**Problem details:** Whenever a line in the data holds the string "Weekly", copy that line.

Records contained in a dataset:
*** Block opens ***

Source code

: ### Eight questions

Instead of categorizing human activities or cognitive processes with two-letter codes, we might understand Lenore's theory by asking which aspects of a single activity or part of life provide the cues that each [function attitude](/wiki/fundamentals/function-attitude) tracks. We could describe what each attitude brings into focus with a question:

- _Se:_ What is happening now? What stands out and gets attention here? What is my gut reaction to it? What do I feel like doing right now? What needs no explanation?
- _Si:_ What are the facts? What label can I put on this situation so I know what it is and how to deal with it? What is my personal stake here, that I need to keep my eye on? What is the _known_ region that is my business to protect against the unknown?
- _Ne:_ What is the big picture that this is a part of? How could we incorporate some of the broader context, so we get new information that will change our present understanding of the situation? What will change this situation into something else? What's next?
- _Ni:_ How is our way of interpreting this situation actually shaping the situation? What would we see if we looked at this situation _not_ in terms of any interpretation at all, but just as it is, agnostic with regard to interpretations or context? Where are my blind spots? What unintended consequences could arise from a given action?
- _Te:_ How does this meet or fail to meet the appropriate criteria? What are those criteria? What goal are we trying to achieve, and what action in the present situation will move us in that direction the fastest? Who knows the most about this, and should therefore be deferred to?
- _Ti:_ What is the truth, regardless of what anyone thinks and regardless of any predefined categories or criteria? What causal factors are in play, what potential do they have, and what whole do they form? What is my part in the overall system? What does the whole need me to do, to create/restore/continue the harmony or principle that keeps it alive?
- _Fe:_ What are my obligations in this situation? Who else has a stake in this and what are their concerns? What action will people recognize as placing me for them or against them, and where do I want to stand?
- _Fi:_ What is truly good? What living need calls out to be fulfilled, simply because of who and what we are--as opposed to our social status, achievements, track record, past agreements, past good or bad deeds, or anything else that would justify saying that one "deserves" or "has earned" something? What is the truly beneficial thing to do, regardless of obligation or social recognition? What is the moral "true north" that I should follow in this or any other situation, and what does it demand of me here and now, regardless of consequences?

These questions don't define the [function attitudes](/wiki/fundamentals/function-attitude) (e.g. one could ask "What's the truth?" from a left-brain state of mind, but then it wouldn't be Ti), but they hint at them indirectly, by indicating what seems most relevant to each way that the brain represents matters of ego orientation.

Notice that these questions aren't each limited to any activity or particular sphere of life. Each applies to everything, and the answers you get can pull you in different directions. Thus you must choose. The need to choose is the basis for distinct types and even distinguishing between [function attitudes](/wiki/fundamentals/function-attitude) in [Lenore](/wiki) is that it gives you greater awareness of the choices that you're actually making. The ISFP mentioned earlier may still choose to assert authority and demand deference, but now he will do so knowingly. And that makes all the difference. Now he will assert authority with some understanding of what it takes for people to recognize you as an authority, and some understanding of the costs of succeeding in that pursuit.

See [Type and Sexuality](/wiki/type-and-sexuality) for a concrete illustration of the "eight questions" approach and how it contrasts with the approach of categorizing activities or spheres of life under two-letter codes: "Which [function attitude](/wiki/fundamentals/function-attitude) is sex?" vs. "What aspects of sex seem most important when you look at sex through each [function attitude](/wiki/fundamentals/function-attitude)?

*** Block closes ***
*** Block opens ***

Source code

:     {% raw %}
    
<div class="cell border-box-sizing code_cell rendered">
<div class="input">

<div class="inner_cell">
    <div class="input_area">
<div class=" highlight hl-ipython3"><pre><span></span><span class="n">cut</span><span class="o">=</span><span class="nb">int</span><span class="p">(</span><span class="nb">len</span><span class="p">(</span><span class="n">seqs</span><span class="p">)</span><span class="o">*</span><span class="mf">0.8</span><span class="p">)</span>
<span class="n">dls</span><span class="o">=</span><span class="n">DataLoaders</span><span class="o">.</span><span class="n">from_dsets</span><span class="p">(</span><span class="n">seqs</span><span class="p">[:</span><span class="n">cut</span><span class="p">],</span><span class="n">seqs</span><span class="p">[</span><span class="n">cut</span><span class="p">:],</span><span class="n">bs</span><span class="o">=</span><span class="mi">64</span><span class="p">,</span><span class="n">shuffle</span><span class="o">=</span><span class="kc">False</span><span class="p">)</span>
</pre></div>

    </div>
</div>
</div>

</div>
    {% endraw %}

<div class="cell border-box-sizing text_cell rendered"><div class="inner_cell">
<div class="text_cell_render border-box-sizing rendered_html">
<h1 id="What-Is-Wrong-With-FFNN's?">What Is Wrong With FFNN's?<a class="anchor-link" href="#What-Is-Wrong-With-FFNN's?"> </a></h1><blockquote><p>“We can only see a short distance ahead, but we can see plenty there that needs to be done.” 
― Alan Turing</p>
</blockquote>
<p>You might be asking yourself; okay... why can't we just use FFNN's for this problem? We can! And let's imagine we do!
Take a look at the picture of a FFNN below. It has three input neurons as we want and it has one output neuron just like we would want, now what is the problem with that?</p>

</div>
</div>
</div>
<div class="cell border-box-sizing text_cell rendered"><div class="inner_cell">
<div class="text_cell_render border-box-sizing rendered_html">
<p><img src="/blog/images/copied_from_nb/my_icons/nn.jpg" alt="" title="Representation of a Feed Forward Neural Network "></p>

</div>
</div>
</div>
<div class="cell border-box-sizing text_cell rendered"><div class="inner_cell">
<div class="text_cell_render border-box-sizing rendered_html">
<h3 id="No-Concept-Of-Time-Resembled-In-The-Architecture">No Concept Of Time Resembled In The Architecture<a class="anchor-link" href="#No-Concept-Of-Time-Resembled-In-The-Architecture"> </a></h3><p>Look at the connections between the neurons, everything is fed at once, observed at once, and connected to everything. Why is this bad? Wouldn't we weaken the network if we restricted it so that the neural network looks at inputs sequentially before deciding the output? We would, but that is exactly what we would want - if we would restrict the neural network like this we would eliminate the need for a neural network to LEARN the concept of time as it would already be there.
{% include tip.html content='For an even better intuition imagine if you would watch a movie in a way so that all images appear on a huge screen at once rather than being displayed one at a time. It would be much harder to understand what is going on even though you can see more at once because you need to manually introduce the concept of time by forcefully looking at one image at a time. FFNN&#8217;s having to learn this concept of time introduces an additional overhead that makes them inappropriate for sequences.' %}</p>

*** Block closes ***
*** Block opens ***

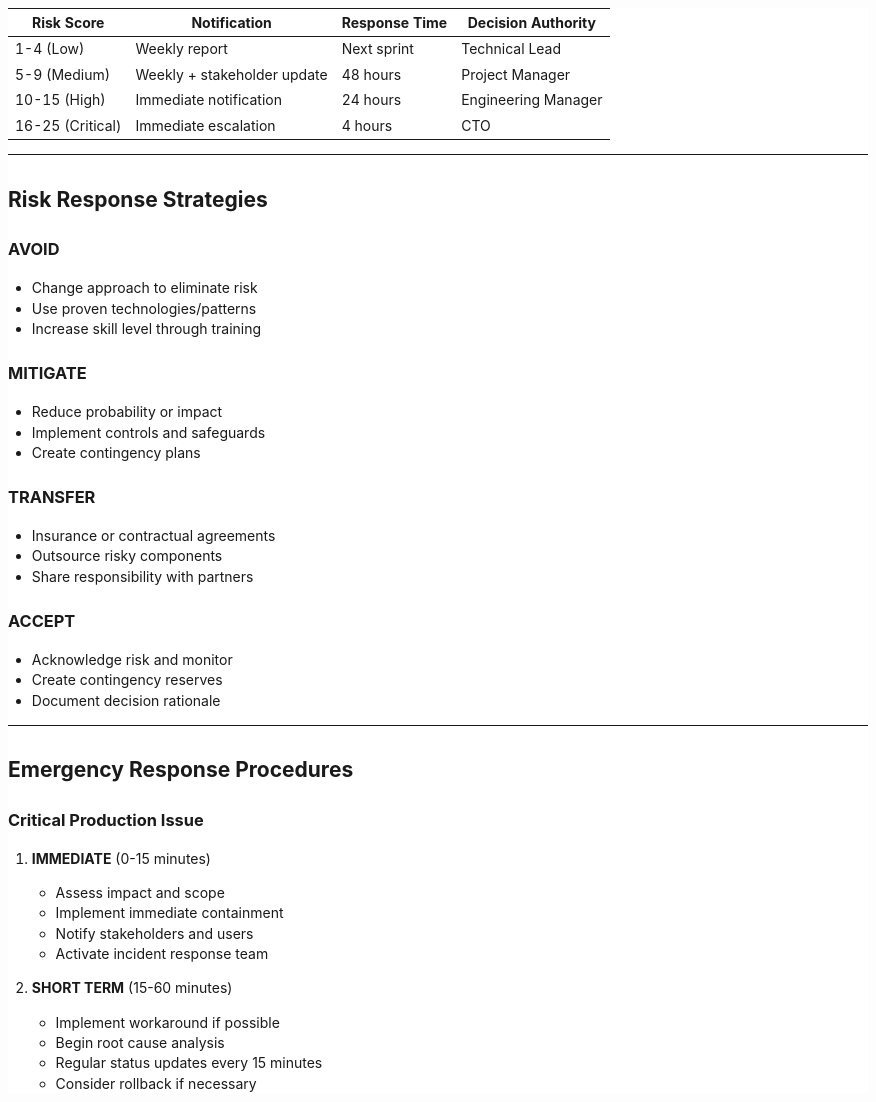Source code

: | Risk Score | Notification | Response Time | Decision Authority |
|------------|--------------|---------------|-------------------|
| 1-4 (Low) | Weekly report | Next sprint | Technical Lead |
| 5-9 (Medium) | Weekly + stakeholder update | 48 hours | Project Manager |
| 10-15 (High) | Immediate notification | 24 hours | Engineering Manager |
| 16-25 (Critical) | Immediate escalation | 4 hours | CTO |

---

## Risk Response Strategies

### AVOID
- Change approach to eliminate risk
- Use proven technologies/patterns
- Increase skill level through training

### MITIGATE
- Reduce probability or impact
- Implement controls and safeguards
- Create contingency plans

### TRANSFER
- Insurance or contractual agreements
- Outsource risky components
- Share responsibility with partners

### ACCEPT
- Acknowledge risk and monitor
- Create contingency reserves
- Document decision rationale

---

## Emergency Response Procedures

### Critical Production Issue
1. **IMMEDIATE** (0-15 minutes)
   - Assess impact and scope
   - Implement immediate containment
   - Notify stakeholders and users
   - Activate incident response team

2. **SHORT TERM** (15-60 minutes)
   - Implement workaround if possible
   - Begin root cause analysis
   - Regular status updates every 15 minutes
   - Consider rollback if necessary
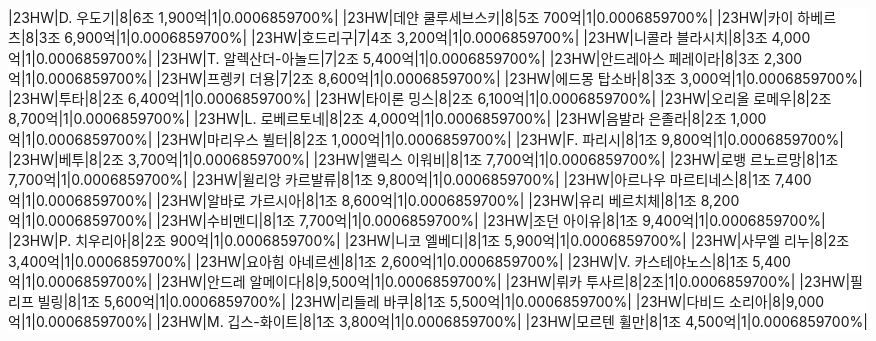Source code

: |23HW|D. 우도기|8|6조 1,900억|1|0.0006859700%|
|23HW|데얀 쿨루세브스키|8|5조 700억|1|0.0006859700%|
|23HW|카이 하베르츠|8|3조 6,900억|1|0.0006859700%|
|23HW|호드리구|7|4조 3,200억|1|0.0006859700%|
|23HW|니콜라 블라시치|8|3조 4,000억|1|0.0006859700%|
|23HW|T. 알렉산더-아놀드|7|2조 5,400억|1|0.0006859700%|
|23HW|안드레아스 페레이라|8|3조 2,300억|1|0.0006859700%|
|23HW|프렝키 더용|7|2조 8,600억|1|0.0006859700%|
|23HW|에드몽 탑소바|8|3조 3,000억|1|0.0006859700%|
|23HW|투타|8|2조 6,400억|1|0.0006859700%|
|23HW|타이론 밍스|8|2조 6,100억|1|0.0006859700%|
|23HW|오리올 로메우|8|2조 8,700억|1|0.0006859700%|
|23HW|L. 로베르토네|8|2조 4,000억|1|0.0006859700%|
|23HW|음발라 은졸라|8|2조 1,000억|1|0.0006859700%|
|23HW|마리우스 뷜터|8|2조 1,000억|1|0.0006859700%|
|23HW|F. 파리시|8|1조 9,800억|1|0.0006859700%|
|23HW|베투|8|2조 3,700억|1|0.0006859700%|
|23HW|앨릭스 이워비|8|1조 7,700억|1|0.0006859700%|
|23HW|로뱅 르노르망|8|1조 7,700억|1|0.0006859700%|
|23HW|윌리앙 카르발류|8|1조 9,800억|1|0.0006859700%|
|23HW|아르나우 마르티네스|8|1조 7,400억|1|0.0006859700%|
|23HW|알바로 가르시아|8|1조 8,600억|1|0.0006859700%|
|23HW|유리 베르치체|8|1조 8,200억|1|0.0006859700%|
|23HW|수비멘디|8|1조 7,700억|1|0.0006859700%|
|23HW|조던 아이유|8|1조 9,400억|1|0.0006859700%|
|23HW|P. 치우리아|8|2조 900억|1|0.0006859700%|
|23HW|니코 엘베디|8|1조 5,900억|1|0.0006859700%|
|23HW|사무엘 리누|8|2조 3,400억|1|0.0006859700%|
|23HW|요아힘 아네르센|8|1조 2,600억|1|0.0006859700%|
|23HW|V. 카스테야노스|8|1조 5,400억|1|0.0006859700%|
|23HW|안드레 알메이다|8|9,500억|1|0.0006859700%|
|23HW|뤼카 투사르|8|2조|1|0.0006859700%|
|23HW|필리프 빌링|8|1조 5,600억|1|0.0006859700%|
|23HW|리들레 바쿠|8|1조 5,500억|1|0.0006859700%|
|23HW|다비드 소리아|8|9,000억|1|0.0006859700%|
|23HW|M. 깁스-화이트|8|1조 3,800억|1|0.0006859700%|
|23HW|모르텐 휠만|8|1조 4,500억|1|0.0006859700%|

*** Block closes ***

**Reply:**
| 1-4 (Low) | Weekly report | Next sprint | Technical Lead |
| 5-9 (Medium) | Weekly + stakeholder update | 48 hours | Project Manager |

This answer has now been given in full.